[ntp:questions] NTP Support (Was 'What does "Max Distance Exceeded"...')

Joseph Gwinn joegwinn at comcast.net
Tue Mar 17 02:09:11 UTC 2009


In article <49becf09$0$507$5a6aecb4 at news.aaisp.net.uk>,
 David Woolley <david at ex.djwhome.demon.co.uk.invalid> wrote:

> Joseph Gwinn wrote:
> > We have moved from the meaning of status code 9514 to the more general 
> 
> But you should have kept the thread, even if the subject changed.

Opinion varies on this, but why?  It really was a case of topic drift.

 
> > issue of how NTP shall be supported, so I've collected the relevant 
> > threads below.
> 
> > 
> > More generally, it's hopeless to expect the world's sysadmins to read 
> > NTP code (or any other kind of code).  They just don't have the time, 
> 
> Generally, you only need to read a small bit of code to answer this sort 
> of question, but if you haven't got the time you should pay someone who 
> does have the time.

It's simply not going to happen, especially for random small questions.  
They will just muddle through, and blame NTP.

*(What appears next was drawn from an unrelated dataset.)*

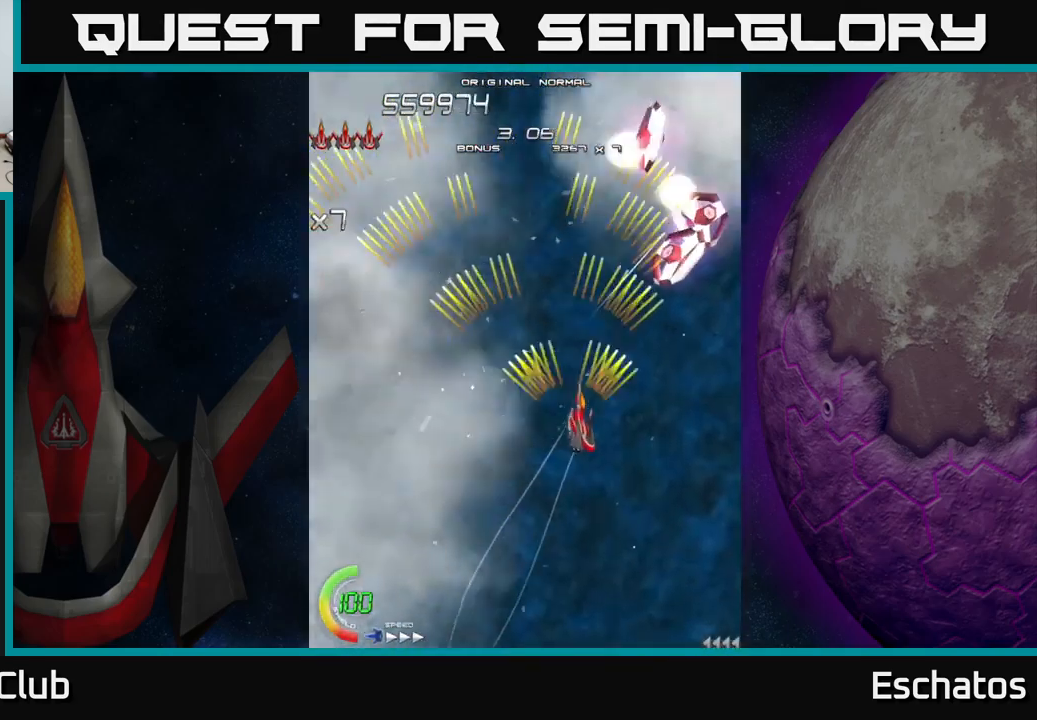
{"buttons": ["A", "DPAD_DOWN"], "left_stick": "center", "right_stick": "center", "events": [[17, "DPAD_DOWN", "up"], [100, "DPAD_UP", "down"], [117, "DPAD_RIGHT", "up"], [150, "DPAD_LEFT", "down"], [367, "DPAD_LEFT", "up"], [400, "DPAD_UP", "up"], [434, "DPAD_DOWN", "down"]]}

Hiring outside help isn't just a money problem, it also requires much 
jumping through bureaucratic hoops, which is very time consuming, so it 
never makes sense for non-major issues.

 
> Historically, open source software was written for use by people who had 
> the ability to support it themselves.  Recently, the relationship has 
> become asymmetric with a lot of people wanting free software and free 
> support.  Whilst some open source software developers may consider it a 
> valuable loss leader to produce a naive user product and support it, may 
> even consider it part of their mission, most open source developers are 
> not that interested in donating that level of free support.

What price success?  Most open-source software would be happy to achieve 
1% of what NTP has achieved.  Only Linux is even in the running, but NTP 
far exceeds Linux.  Given the present scale, for which NTP and its 
community were never designed, what to do?  The single most effective 
thing the community can do is to write good documentation.  Yes, it's 
work, but it's by far the most effective thing one can do, and it's 
really the only practical approach given the immense size of the NTP 
user base.

By the way, when I started digging into the archived NTPv3 
documentation, it said that the peerstats status codes were defined in 
Appendix B of RFC-1305.  OK, I actually knew that. Then, I started 
looking for the corresponding NTPv4 documentation.  The NTPv4 RFC to be 
is innocent of the word "peerstats" and its status field, but the 
current online documentation (which is for NTPv4) at 
<http://www.eecis.udel.edu/~mills/ntp/html/monopt.html> also points to 
the same place in RFC-1305, so it appears that the status code 
definitions did not change.  Unless the documentation is in error.  

If so, the simplest global fix is to update the documentation.  As I 
said in the prior posting, it's a non-starter to try to require a 
hundred million people to either read the source code or pay someone to 
do it for them every time NTP throws an uncommon status code.  It just 
won't happen.  On scale alone, the NTP community would be overwhelmed 
with repeated trivial questions.

I'm reminded of the librarians in the town library when I was in high 
school.  There were lots of hand-written cards in the card file, placed 
there by the librarians when they got tired of hearing the same simple 
or silly question.


> Actually a lot of commercial software, these days, is dumbed down, 
> supported, open source material.

True.  But it can be amusing to figure out which one it is, and start to 
ask uncomfortable questions about how can they be better than free, 
especially if they reduced the usefulness of the code.